▶ _Extracted page text data_:
● ● ● ● ●
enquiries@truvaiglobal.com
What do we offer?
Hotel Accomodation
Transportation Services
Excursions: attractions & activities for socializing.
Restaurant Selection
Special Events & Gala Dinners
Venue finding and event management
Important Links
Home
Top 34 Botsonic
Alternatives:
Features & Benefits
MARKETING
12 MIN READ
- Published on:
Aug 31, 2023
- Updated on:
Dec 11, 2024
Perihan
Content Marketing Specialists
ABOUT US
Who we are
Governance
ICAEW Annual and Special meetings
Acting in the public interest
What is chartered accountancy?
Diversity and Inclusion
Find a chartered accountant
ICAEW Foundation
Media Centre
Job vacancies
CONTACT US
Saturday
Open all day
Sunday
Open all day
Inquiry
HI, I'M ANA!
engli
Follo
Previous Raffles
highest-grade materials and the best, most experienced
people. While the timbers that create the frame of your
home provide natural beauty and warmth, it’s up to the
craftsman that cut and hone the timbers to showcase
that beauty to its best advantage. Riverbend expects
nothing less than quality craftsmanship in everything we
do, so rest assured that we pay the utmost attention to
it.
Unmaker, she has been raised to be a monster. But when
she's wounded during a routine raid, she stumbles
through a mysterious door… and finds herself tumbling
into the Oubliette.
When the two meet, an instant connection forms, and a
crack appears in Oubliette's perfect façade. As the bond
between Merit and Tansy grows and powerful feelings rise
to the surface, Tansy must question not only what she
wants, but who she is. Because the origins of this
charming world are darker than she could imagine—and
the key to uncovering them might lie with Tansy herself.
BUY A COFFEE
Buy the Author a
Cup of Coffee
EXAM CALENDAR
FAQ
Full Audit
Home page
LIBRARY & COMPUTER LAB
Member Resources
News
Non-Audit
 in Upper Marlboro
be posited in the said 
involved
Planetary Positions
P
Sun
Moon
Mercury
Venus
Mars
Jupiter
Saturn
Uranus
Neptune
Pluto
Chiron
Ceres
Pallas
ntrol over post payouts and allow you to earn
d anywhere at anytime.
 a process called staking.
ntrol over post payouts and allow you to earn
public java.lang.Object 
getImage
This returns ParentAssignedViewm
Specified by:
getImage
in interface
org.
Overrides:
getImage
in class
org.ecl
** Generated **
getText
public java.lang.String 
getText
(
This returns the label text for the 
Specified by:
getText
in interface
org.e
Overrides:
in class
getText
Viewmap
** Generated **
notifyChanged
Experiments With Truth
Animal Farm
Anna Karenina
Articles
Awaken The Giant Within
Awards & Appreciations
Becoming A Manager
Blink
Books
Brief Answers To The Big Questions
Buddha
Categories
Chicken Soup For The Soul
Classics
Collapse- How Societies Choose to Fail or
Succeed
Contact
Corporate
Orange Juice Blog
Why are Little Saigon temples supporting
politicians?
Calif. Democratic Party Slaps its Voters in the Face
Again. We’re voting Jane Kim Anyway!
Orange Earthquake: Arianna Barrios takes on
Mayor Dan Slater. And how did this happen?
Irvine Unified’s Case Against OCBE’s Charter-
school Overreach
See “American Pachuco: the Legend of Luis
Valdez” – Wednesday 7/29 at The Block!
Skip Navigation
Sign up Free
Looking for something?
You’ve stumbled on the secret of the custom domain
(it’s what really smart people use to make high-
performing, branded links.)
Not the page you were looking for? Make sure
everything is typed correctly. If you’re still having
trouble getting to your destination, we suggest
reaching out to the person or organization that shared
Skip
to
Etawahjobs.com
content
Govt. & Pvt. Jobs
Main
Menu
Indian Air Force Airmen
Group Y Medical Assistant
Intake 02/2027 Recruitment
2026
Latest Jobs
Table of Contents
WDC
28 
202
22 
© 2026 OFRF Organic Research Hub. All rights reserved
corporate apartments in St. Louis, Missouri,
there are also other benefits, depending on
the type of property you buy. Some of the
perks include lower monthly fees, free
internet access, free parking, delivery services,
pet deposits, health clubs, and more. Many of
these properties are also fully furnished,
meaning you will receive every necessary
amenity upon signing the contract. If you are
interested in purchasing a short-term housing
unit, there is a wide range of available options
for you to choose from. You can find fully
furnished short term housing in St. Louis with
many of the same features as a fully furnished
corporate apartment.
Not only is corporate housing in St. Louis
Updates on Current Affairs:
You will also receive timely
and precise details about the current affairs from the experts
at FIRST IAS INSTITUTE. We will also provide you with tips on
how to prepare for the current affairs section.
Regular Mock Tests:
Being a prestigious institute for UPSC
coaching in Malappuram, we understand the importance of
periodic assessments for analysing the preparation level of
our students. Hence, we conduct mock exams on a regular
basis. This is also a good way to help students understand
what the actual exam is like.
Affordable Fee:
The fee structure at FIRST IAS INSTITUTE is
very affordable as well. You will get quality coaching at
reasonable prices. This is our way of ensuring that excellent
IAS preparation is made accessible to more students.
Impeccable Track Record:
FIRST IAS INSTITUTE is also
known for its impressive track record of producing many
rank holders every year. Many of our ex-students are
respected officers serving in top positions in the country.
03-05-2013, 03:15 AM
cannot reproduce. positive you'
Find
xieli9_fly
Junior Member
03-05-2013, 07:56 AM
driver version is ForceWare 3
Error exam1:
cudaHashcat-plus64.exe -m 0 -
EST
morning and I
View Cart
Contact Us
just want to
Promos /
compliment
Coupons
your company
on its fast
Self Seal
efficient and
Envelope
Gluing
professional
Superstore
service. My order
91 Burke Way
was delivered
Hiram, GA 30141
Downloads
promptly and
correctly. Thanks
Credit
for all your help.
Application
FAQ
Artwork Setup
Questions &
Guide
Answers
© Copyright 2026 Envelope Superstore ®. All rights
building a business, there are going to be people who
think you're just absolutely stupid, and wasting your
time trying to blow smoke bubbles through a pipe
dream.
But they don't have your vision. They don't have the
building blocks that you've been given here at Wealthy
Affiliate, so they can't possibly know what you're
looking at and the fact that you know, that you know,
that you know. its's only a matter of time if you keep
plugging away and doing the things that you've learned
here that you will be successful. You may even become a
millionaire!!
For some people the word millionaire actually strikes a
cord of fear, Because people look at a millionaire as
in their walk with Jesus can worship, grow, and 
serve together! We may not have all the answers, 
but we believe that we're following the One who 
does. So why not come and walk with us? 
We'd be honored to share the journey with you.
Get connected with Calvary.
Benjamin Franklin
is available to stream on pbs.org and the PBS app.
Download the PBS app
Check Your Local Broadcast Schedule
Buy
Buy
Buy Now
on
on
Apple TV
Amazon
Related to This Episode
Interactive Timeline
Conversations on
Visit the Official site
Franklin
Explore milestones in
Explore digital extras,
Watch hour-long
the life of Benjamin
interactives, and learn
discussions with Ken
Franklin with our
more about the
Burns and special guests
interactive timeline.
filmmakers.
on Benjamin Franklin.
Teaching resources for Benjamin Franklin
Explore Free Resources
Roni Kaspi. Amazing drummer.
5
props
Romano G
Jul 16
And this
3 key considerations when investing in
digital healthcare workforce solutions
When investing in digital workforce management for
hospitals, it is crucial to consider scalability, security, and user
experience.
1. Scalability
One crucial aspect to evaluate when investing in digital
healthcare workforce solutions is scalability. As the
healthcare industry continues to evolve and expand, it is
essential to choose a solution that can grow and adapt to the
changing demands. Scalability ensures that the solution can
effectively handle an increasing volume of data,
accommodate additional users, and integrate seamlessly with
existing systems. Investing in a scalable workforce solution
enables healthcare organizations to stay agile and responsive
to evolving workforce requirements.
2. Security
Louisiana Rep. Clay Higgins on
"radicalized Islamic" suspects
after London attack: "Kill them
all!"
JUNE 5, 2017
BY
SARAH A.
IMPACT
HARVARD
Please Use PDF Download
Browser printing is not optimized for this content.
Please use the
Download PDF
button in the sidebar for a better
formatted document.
● ● ● ● ●
▶ _HOW TO COMPLETE THIS TASK_: Look through the entries above. Extract each line with the word "short".

▶ _ANSWER FOR THE TASK_:
interested in purchasing a short-term housing
furnished short term housing in St. Louis with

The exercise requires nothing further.